The result shows one main function which is a linear regression. Every coefficient is converted by default into floats. ONNX assumes every machine learned models can be described by a set of these functions or more precisely a pipeline. It also describes the input and output.

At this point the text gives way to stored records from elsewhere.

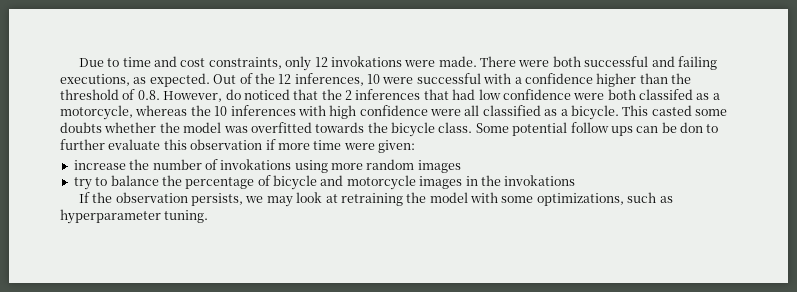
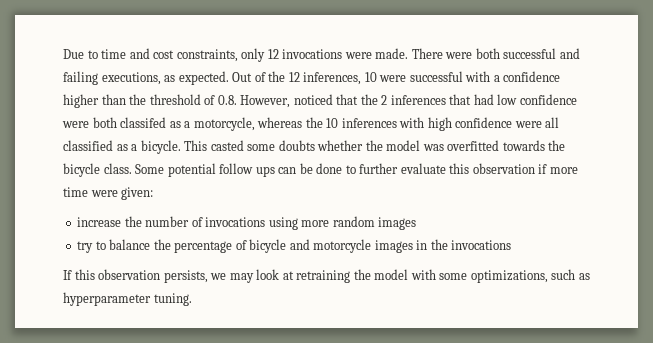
[330,56,402,67] invokations -> [282,49,343,59] invocations
[225,89,241,100] do -> (291, 101) none
[680,122,703,133] don -> [316,163,343,174] done
[220,159,292,170] invokations -> [205,217,266,227] invocations
[504,175,576,186] invokations -> [451,240,512,250] invocations
[92,192,113,203] the -> [74,269,95,280] this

## ONNX conversion with ML.net¶

ML.net is a machine learning library written in C#. It implements many learners (see ML.net Components) which can be run from C# or from the command line. Let’s first split the dataset into train and test then save it on disk.

<<<

```
from sklearn.datasets import load_diabetes
from pandas import DataFrame
from sklearn.model_selection import train_test_split
diabetes = load_diabetes()
df = DataFrame(diabetes.data, columns=[
"F%d" % i for i in range(diabetes.data.shape[1])])
df["Label"] = diabetes.target
df_train, df_test = train_test_split(df)
df_train.to_csv("diabetes_train.csv", index=False)
df_test.to_csv("diabetes_test.csv", index=False)
```

>>>

```
```

The following command line trains a model, evaluates it on the test set, saves it as a zip format and finally convert it into ONNX format.

<<<

```
chain
cmd = traintest{
data = diabetes_train.csv
test = diabetes_test.csv
loader = text{col = Label: R4: 10 col = Features: R4: 0-9 header = + sep = , }
tr = ols
out = lr_diabete_cs.zip
}
cmd = saveonnx{
in = lr_diabete_cs.zip
onnx = lr_diabete_cs.onnx
domain = ai.onnx.ml
idrop = Label
odrop = Features1
}
```

Let’s display the outcome.
Parameters *idrop* and *odrop*
defines which input and output are not necessary.

<<<

```
import onnx
model = onnx.load('lr_diabete_cs.onnx')
print(model)
```

Two different machine learning libraries produce a similar model finally described the same way. The second one includes a Scaler Transform.

## ONNX serialization¶

ONNX internally relies on :epkg`Google Protobuf` which is used here as an efficient way to serialize the data. The outcome is compact and optimized for a fast access.

## ONNX runtime¶

Once the model is described with a common language, it becomes possible to separate training and testing. The training still happens with a standard machine library, the predictions are computed on a different machine with a dedicated runtime. onnxruntime is one of them which has a python interface. The following example prints the inputs and outputs and then compute the predictions for one random example.

<<<

```
import onnxruntime as rt
import numpy
from sklearn.datasets import load_diabetes
sess = rt.InferenceSession("lr_diabete_cs.onnx")
for i in sess.get_inputs():
print('Input:', i)
for o in sess.get_outputs():
print('Output:', o)
X = load_diabetes().data
x = X[:1].astype(numpy.float32)
res = sess.run(None, {'Features': x})
for o, r in zip(sess.get_outputs(), res):
print(o, "=", r)
```

>>>

```
Input: NodeArg(name='Features', type='tensor(float)', shape=[1, 10])
Output: NodeArg(name='Features1', type='tensor(float)', shape=[1, 10])
Output: NodeArg(name='Score0', type='tensor(float)', shape=[1, 1])
NodeArg(name='Features1', type='tensor(float)', shape=[1, 10]) = [[ 0.3438729 1. 0.3617374 0.16564418 -0.28732657 -0.22337231
-0.2395467 -0.01668718 0.14901626 -0.1301223 ]]
NodeArg(name='Score0', type='tensor(float)', shape=[1, 1]) = [[210.23141]]
```

The last result is the expected one. The runtime does not depend on scikit-learn or ML.net and runs on CPU or GPU. It is implemented in C++ and is optimized for deep learning.